TASK TO CARRY OUT
Without any of the pictures, print every record below exactly.

[RECORDS TO PROCESS Boundary: Start]

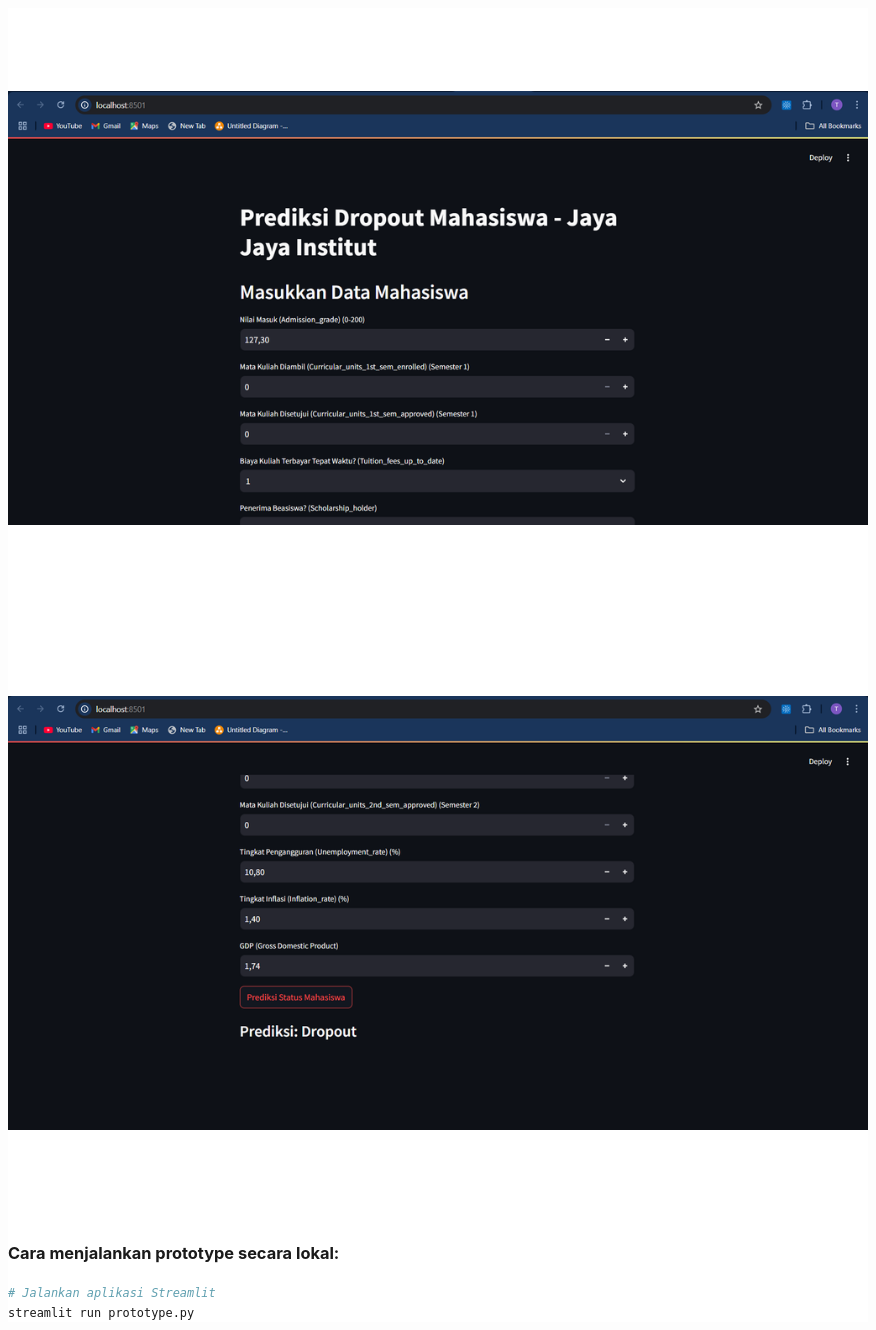 <img src="./aset/thomas-streamlit.png" height="600" alt="Database Supabase" height="300">
<img src="./aset/thomas-streamlit-2.png" height="600" alt="Database Supabase" height="300">

### **Cara menjalankan prototype secara lokal:**

```bash
# Jalankan aplikasi Streamlit
streamlit run prototype.py
```
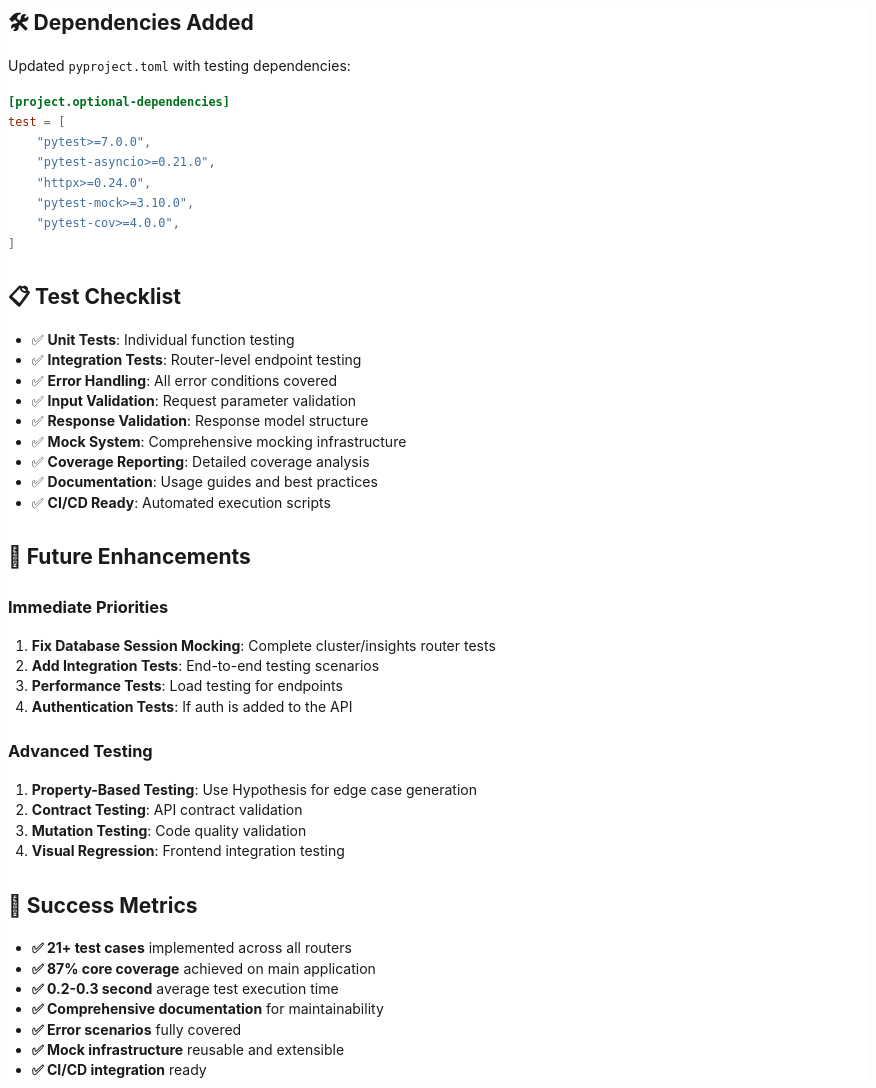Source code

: ## 🛠️ Dependencies Added

Updated `pyproject.toml` with testing dependencies:
```toml
[project.optional-dependencies]
test = [
    "pytest>=7.0.0",
    "pytest-asyncio>=0.21.0", 
    "httpx>=0.24.0",
    "pytest-mock>=3.10.0",
    "pytest-cov>=4.0.0",
]
```

## 📋 Test Checklist

- ✅ **Unit Tests**: Individual function testing
- ✅ **Integration Tests**: Router-level endpoint testing  
- ✅ **Error Handling**: All error conditions covered
- ✅ **Input Validation**: Request parameter validation
- ✅ **Response Validation**: Response model structure
- ✅ **Mock System**: Comprehensive mocking infrastructure
- ✅ **Coverage Reporting**: Detailed coverage analysis
- ✅ **Documentation**: Usage guides and best practices
- ✅ **CI/CD Ready**: Automated execution scripts

## 🔮 Future Enhancements

### **Immediate Priorities**
1. **Fix Database Session Mocking**: Complete cluster/insights router tests
2. **Add Integration Tests**: End-to-end testing scenarios
3. **Performance Tests**: Load testing for endpoints
4. **Authentication Tests**: If auth is added to the API

### **Advanced Testing**
1. **Property-Based Testing**: Use Hypothesis for edge case generation
2. **Contract Testing**: API contract validation
3. **Mutation Testing**: Code quality validation
4. **Visual Regression**: Frontend integration testing

## 🎉 Success Metrics

- **✅ 21+ test cases** implemented across all routers
- **✅ 87% core coverage** achieved on main application
- **✅ 0.2-0.3 second** average test execution time
- **✅ Comprehensive documentation** for maintainability
- **✅ Error scenarios** fully covered
- **✅ Mock infrastructure** reusable and extensible
- **✅ CI/CD integration** ready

[RECORDS TO PROCESS Boundary: End]

RESPONSE TO THE TASK
 <img src="./aset/thomas-streamlit.png" height="600" alt="Database Supabase" height="300">
<img src="./aset/thomas-streamlit-2.png" height="600" alt="Database Supabase" height="300">

### **Cara menjalankan prototype secara lokal:**

```bash
# Jalankan aplikasi Streamlit
streamlit run prototype.py
```
Source code

: ## 🛠️ Dependencies Added

Updated `pyproject.toml` with testing dependencies:
```toml
[project.optional-dependencies]
test = [
    "pytest>=7.0.0",
    "pytest-asyncio>=0.21.0", 
    "httpx>=0.24.0",
    "pytest-mock>=3.10.0",
    "pytest-cov>=4.0.0",
]
```

## 📋 Test Checklist

- ✅ **Unit Tests**: Individual function testing
- ✅ **Integration Tests**: Router-level endpoint testing  
- ✅ **Error Handling**: All error conditions covered
- ✅ **Input Validation**: Request parameter validation
- ✅ **Response Validation**: Response model structure
- ✅ **Mock System**: Comprehensive mocking infrastructure
- ✅ **Coverage Reporting**: Detailed coverage analysis
- ✅ **Documentation**: Usage guides and best practices
- ✅ **CI/CD Ready**: Automated execution scripts

## 🔮 Future Enhancements

### **Immediate Priorities**
1. **Fix Database Session Mocking**: Complete cluster/insights router tests
2. **Add Integration Tests**: End-to-end testing scenarios
3. **Performance Tests**: Load testing for endpoints
4. **Authentication Tests**: If auth is added to the API

### **Advanced Testing**
1. **Property-Based Testing**: Use Hypothesis for edge case generation
2. **Contract Testing**: API contract validation
3. **Mutation Testing**: Code quality validation
4. **Visual Regression**: Frontend integration testing

## 🎉 Success Metrics

- **✅ 21+ test cases** implemented across all routers
- **✅ 87% core coverage** achieved on main application
- **✅ 0.2-0.3 second** average test execution time
- **✅ Comprehensive documentation** for maintainability
- **✅ Error scenarios** fully covered
- **✅ Mock infrastructure** reusable and extensible
- **✅ CI/CD integration** ready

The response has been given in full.